In practice that means three things:

-- daily diff, one row per discrepancy
select
  l.psp,
  l.merchant_code,
  l.psp_reference,
  l.event_type        as webhook_said,
  s.settlement_status as bank_said,
  l.amount_cents,
  l.received_at
from webhook_ledger l
left join settlement_lines s
  on  s.psp           = l.psp
  and s.psp_reference = l.psp_reference
where l.received_at >= now() - interval '8 weeks'
  and (s.settlement_status is null
       or s.settlement_status <> l.event_type)
order by l.received_at desc;

That query is the spine of the agent. Every webhook write goes into webhook_ledger with the raw payload, the resolved PSP, the resolved tenant, and the timestamp. Every settlement file import populates settlement_lines. Discrepancies older than 24 hours go to a human, not back to the agent.

Most of the seventeen quirks above resolve into the same one-line discrepancy in the daily diff: webhook said paid, settlement says reversed. Once that signal is visible, the actual fix is usually a five-line classifier change. The hard part was making the signal visible.

The reason we like this shape is that it inverts the usual "wire up the webhook, hope it works" model. The webhook is now allowed to be wrong. We build the agent to expect it to be wrong, and we close the loop on the file the bank produces.

Where this ran in production

When we built the payments-reconciliation AI agent for the Zaandam subscription-box retailer, the part that surprised us was not the webhook contracts themselves. It was how easy it is to write a handler that satisfies all three vendor docs and still loses €4,000 of SEPA reversals across a multi-merchant tenant. We solved it by treating webhooks as untrusted hints and reconciling against the daily settlement file, which is now the default shape we ship for anyone running more than one PSP.

Pull last week's settlement file from your PSP. Diff it against your own paid-orders table. Count the rows where the file says reversed and your table says paid. If that number is greater than zero, you have a webhook quirk in production. Find which provider, which event type, and which tenant. Fix that one. Ship the diff job before you fix the next one.

Key takeaway

Every webhook is a hypothesis. The settlement file is the truth. Build your reconciliation agent to expect the webhook to be wrong.

FAQ

Why does my webhook handler return 200 but still lose SEPA reversals?

Because the 200 commits delivery. If your write fails after the 200, the PSP never retries. Acknowledge after the database commit, not before, and classify by event type rather than amount sign.

Can one webhook endpoint serve multiple Adyen merchant accounts safely?

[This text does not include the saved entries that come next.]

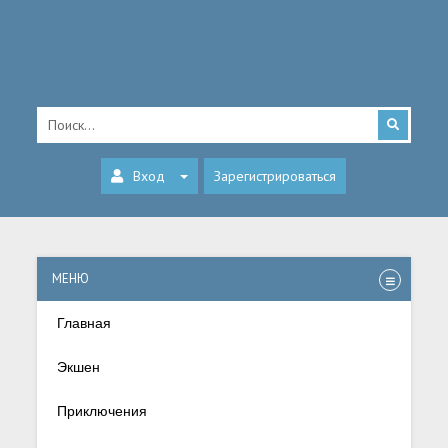
Вход
Зарегистрироваться
МЕНЮ
Главная
Экшен
Приключения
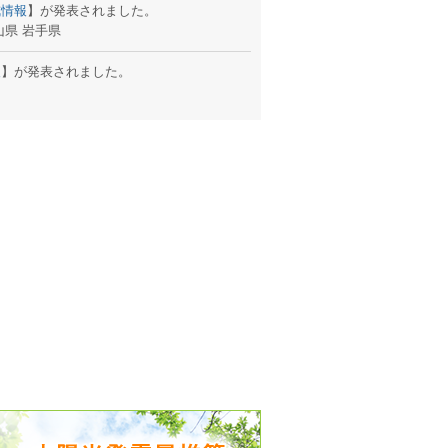
戒情報
】が発表されました。
山県 岩手県
出没、パワーアップ＆リニューアル
報
】が発表されました。
気予報 温湿度計の販売を開始
境予報を開始
況レポート発表開始！
時計の販売を開始
ト通知サービス開始！
新型登場！
 観測・測定機器の販売を開始
雷情報開始しました
ﾝ用のサイト作成！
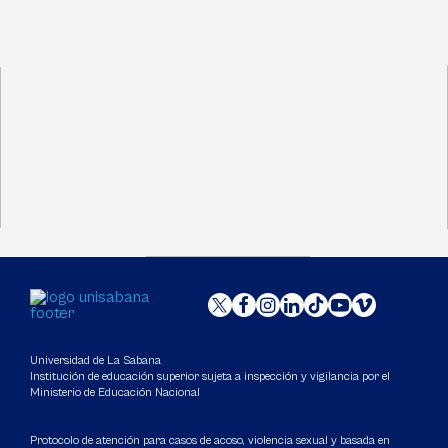
Universidad de La Sabana
Institución de educación superior sujeta a inspección y vigilancia por el
Ministerio de Educación Nacional
Protocolo de atención para casos de acoso, violencia sexual y basada en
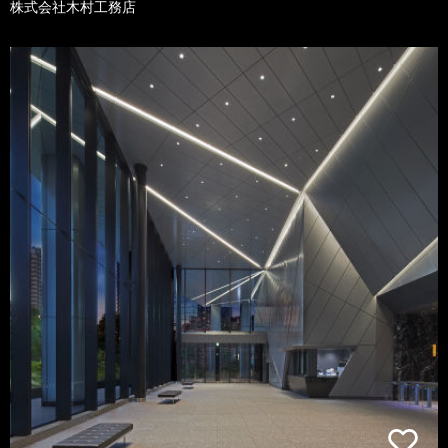
株式会社木村工務店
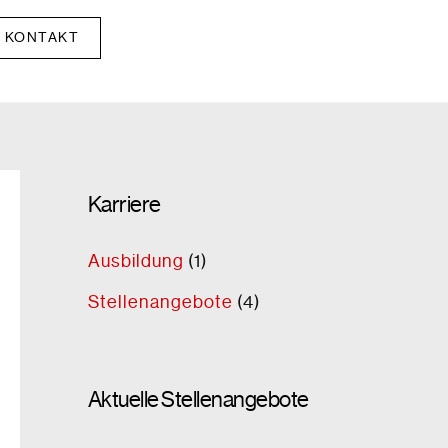
KONTAKT
Karriere
Ausbildung
(1)
Stellenangebote
(4)
Aktuelle Stellenangebote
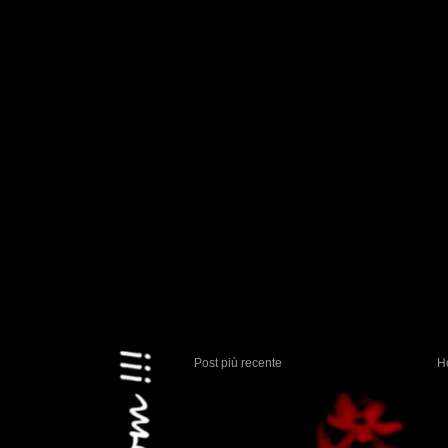
Post più recente
H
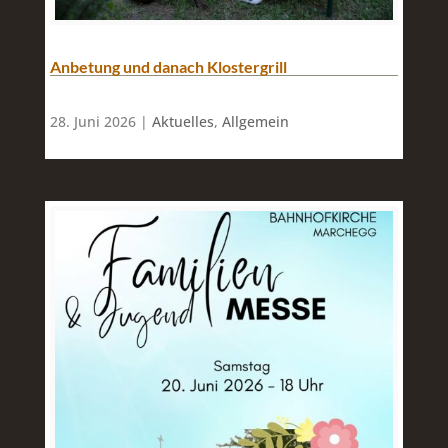
Anbetung und danach Klostergrill
28. Juni 2026 |
Aktuelles
,
Allgemein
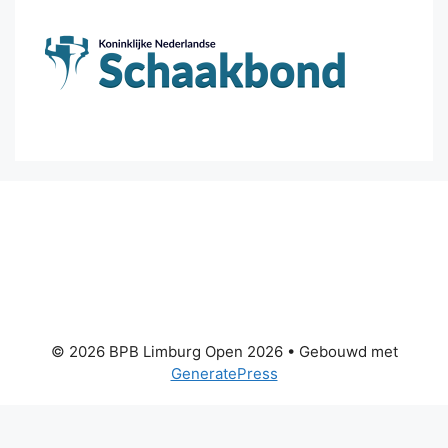
© 2026 BPB Limburg Open 2026
• Gebouwd met
GeneratePress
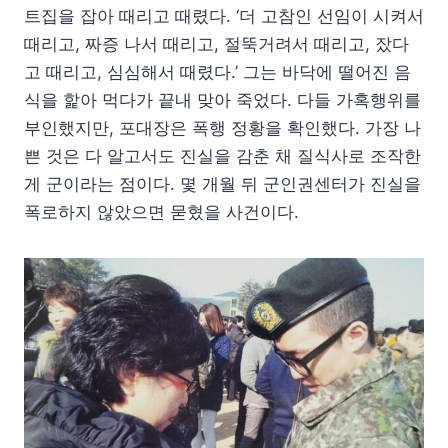
트집을 잡아 때리고 때렸다. ‘더 고참인 선임이 시켜서
때리고, 짜증 나서 때리고, 절뚝거려서 때리고, 잤다
고 때리고, 심심해서 때렸다.’ 그는 바닥에 떨어진 음
식을 핥아 먹다가 끝내 맞아 죽었다. 다들 가혹행위를
부인했지만, 포대장은 폭행 정황을 확인했다. 가장 나
쁜 것은 다 알고서도 진실을 감춘 채 질식사로 조작한
게 군이라는 점이다. 몇 개월 뒤 군인권센터가 진실을
폭로하지 않았으면 묻혔을 사건이다.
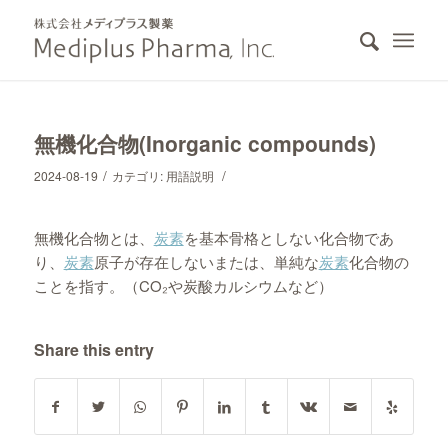
無機化合物(Inorganic compounds)
/
/
2024-08-19
カテゴリ:
用語説明
無機化合物とは、
炭素
を基本骨格としない化合物であ
り、
炭素
原子が存在しないまたは、単純な
炭素
化合物の
ことを指す。（CO₂や炭酸カルシウムなど）
Share this entry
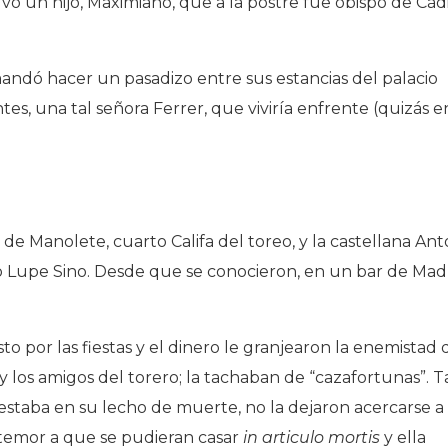
o un hijo, Maximiano, que a la postre fue obispo de Cádi
andó hacer un pasadizo entre sus estancias del palacio
es, una tal señora Ferrer, que viviría enfrente (quizás e
 de Manolete, cuarto Califa del toreo, y la castellana Ant
 Lupe Sino. Desde que se conocieron, en un bar de Madr
to por las fiestas y el dinero le granjearon la enemistad 
 los amigos del torero; la tachaban de “cazafortunas”. T
estaba en su lecho de muerte, no la dejaron acercarse a
temor a que se pudieran casar
in articulo mortis
y ella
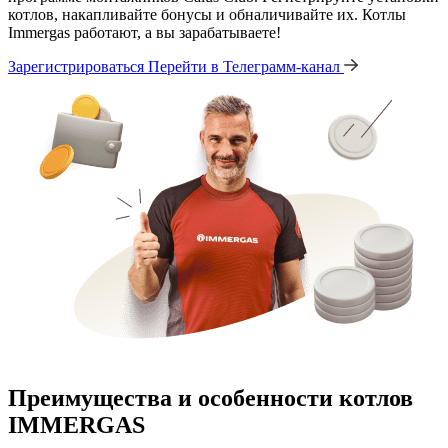
котлов, накапливайте бонусы и обналичивайте их. Котлы
Immergas работают, а вы зарабатываете!
Зарегистрироваться
Перейти в Телеграмм-канал
Преимущества и особенности
котлов
IMMERGAS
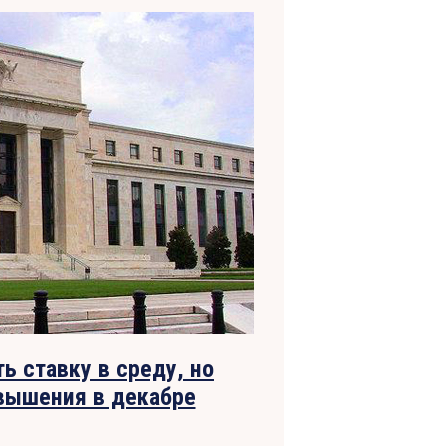
ь ставку в среду, но
вышения в декабре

Yes, but each merchant account needs its own HMAC key validated against the matching notificationItems entry. Route on merchantAccountCode first, then by PSP reference, then verify the signature.

Is the Mollie payment status enough to detect a SEPA storno?

No. The payment status stays paid after a SEPA chargeback. The reversal lives under /payments/{id}/chargebacks and must be fetched separately whenever the webhook fires for that payment id.

What is the smallest reconciliation check I can run today?

Pull last week's PSP settlement file, left-join it against your paid-orders table on the PSP reference, and count rows where the file shows reversed and your table shows paid. Non-zero means you have a webhook quirk live.